Algonquin Superior Roofing has worked throughout Lakewood for 20+ years on residential re-roofs, repair work, storm damage assessments, and estate property projects across the village's distinctive mix of large-lot custom homes, lakefront properties along the Chain O'Lakes corridor, and the heavily wooded residential areas spread along the winding roads off Lakewood Road and Reed Turner Road in McHenry County.
We work with asphalt shingles, architectural shingles, metal roofing, flat membrane systems, and wood shake replacements on older homes where that's the existing material. If you're not sure what your roof actually needs, we'll come out, walk it with you, and give you a straight answer before you spend a dollar.
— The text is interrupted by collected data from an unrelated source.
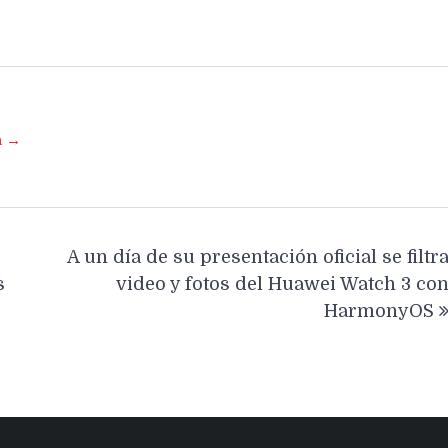
a →
A un día de su presentación oficial se filtr
s
video y fotos del Huawei Watch 3 co
HarmonyOS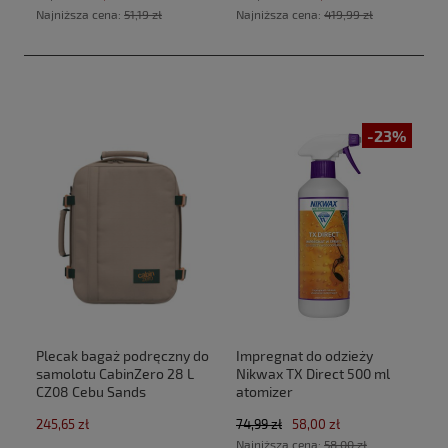
Najniższa cena:
51,19 zł
Najniższa cena:
419,99 zł
-23%
Plecak bagaż podręczny do
Impregnat do odzieży
samolotu CabinZero 28 L
Nikwax TX Direct 500 ml
CZ08 Cebu Sands
atomizer
(40x30x20cm Ryanair,Wizz
245,65 zł
74,99 zł
58,00 zł
Air)
Najniższa cena:
58,00 zł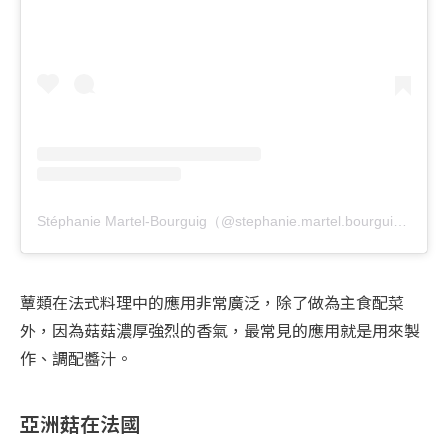
Stéphanie Martel-Bourguig（@stephanie.martel.bourguig）分享的貼文
蕈類在法式料理中的應用非常廣泛，除了做為主食配菜
外，因為菇菇濃厚強烈的香氣，最常見的應用就是用來製
作、調配醬汁。
亞洲菇在法國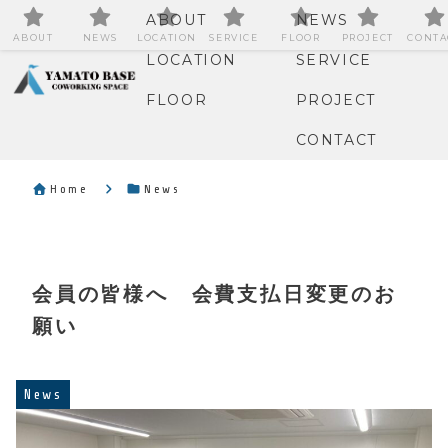
ABOUT
NEWS
ABOUT
NEWS
LOCATION
SERVICE
FLOOR
PROJECT
CONTA
LOCATION
SERVICE
FLOOR
PROJECT
CONTACT
Home
News
会員の皆様へ 会費支払日変更のお
願い
News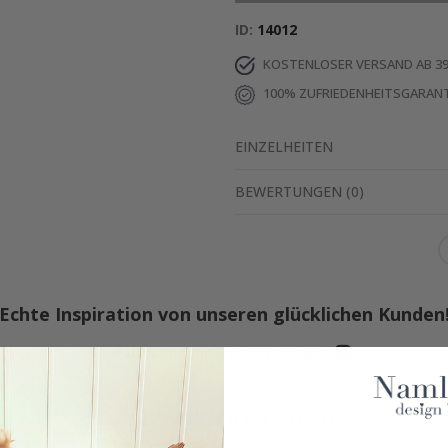
ID
14012
KOSTENLOSER VERSAND AB 39
100% ZUFRIEDENHEITSGARANT
EINZELHEITEN
BEWERTUNGEN
(
0
)
Echte Inspiration von unseren glücklichen Kunden
Teile dein Bild mit #namly_design
Andere kauften auch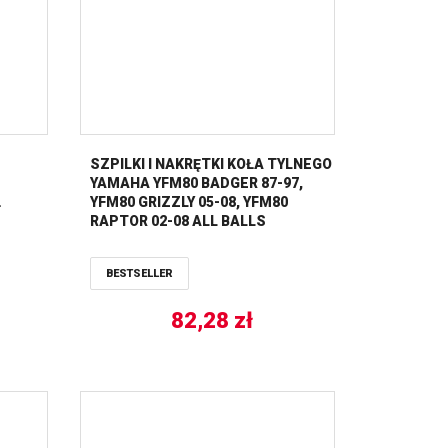
SZPILKI I NAKRĘTKI KOŁA TYLNEGO
YAMAHA YFM80 BADGER 87-97,
Ł
YFM80 GRIZZLY 05-08, YFM80
RAPTOR 02-08 ALL BALLS
I) HOT
BESTSELLER
82,28
zł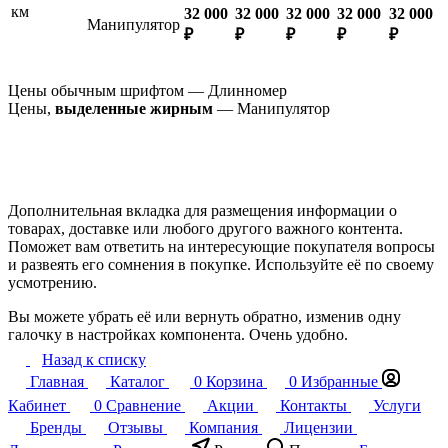
км
32 000
32 000
32 000
32 000
32 000
Манипулятор
₽
₽
₽
₽
₽
Цены обычным шрифтом — Длинномер
Цены,
выделенные жирным
— Манипулятор
Дополнительная вкладка для размещения информации о
товарах, доставке или любого другого важного контента.
Поможет вам ответить на интересующие покупателя вопросы
и развеять его сомнения в покупке. Используйте её по своему
усмотрению.
Вы можете убрать её или вернуть обратно, изменив одну
галочку в настройках компонента. Очень удобно.
Назад к списку
Главная
Каталог
0
Корзина
0
Избранные
Кабинет
0
Сравнение
Акции
Контакты
Услуги
Бренды
Отзывы
Компания
Лицензии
Lakewood sits in McHenry County in a setting where proximity to water and dense tree canopy combine to create roofing conditions that differ meaningfully from more developed communities in the region. Lakefront and near-water properties here face elevated moisture exposure year-round, and the open water to the north accelerates wind events that move through the area — particularly in fall and early winter when lake-effect conditions add to what Northern Illinois weather already produces.
The calls we get in Lakewood frequently involve homes where moisture exposure is elevated beyond what the roofing system was originally designed to handle consistently. Lakefront properties face humidity and condensation cycles that inland homes don't — attic moisture buildup from inadequate ventilation combined with exterior water exposure creates conditions where decking and structural members can begin deteriorating well before a shingle shows visible signs of failure.
A homeowner notices frost forming on the attic sheathing in January, or finds the soffit material on the lake-facing side of the house beginning to deteriorate faster than the opposite elevation. Both are indicators that moisture is moving through the system in ways that aren't visible from a casual exterior look. We assess ventilation, flashing condition, and decking integrity across the full roofline before making any recommendation — on lakefront properties especially, the full picture matters before any scope of work is defined.
Lakewood's position near the Chain O'Lakes means wind events here carry moisture load that inland storm systems don't. A fall wind event moving across open water arrives at the village's rooflines with sustained force and elevated humidity, and the combination of mechanical stress on shingle seal strips and moisture infiltration at any compromised point accelerates damage faster than a comparable inland wind event would.
Tree canopy compounds that dynamic. The mature hardwoods throughout Lakewood's residential areas drop significant debris during wind and ice storm events, and limb impact damage on lakefront properties — where the wind exposure is highest — is a consistent part of what we assess after major storms. A branch impact that cracks two or three decking boards and displaces flashing around a skylight doesn't look catastrophic from the ground, but it provides an open path for water through every subsequent rain event until it's properly repaired.
Whether you're on a lakefront property along the water, a wooded estate set back from the shoreline, or a custom home in the village's interior residential areas, what your roof needs depends on the materials, the moisture exposure your specific property faces, and what McHenry County weather has done to it over time. We handle the full range of residential and estate roofing work throughout Lakewood.
When a Lakewood roof has reached the point where repair no longer makes financial sense, we handle the complete replacement from start to finish. On lakefront and near-water properties, that means paying particular attention to ventilation system integrity alongside the roofing installation itself — a properly ventilated attic space is the first line of defense against the moisture cycling that elevated humidity environments produce year-round. We install ice and water shield at all eaves, valleys, and penetration transitions, quality underlayment, and a shingle or material product suited to both the architectural profile of the home and the specific weather exposure the property faces.
We work with Owens Corning, GAF, and CertainTeed and handle all permit applications through the Village of Lakewood before any work begins. For properties with existing cedar shake, metal roofing sections, or other specialty materials, we assess those systems separately and provide honest guidance on whether replacement in kind or a material transition makes more practical sense for the property's long-term maintenance picture.
A significant portion of our Lakewood work is targeted repair — resealing flashing at chimneys, skylights, and dormer transitions, replacing sections damaged by storm debris or limb impact, correcting valley failures on multi-plane rooflines, and addressing ice dam damage that lakefront properties face with particular regularity due to the temperature differentials between heated interior spaces and the cold air moving off the water in winter. On properties near the lake, ice dam formation along eaves is a recurring issue that proper ice and water shield installation and attic ventilation corrections can largely eliminate.
For emergency situations after a storm — active leaks, limb impact damage, displaced flashing — we can get out quickly to assess and tarp if needed to stop water intrusion before the next weather event moves through. We photograph everything before touching anything, which matters when you're coordinating with an insurance adjuster on a lakefront property where replacement cost figures reflect the complexity and material quality involved.